Extract the text of every row below, reproducing each line word for word without any changes.

(Transcribed page text)
== Segment start ==
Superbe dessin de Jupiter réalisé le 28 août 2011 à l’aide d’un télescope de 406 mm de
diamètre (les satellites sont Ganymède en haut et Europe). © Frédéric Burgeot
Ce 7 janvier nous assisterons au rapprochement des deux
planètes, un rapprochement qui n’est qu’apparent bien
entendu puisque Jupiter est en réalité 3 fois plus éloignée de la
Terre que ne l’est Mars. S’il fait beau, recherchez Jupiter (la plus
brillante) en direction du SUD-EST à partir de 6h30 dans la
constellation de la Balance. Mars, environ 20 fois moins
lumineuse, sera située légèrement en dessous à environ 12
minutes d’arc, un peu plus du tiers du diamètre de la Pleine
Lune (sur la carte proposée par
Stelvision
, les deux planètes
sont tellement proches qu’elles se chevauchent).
== Segment end ==
• EXERCISE RESULT:
Superbe dessin de Jupiter réalisé le 28 août 2011 à l’aide d’un télescope de 406 mm de
diamètre (les satellites sont Ganymède en haut et Europe). © Frédéric Burgeot
Ce 7 janvier nous assisterons au rapprochement des deux
planètes, un rapprochement qui n’est qu’apparent bien
entendu puisque Jupiter est en réalité 3 fois plus éloignée de la
Terre que ne l’est Mars. S’il fait beau, recherchez Jupiter (la plus
brillante) en direction du SUD-EST à partir de 6h30 dans la
constellation de la Balance. Mars, environ 20 fois moins
lumineuse, sera située légèrement en dessous à environ 12
minutes d’arc, un peu plus du tiers du diamètre de la Pleine
Lune (sur la carte proposée par
Stelvision
, les deux planètes
sont tellement proches qu’elles se chevauchent).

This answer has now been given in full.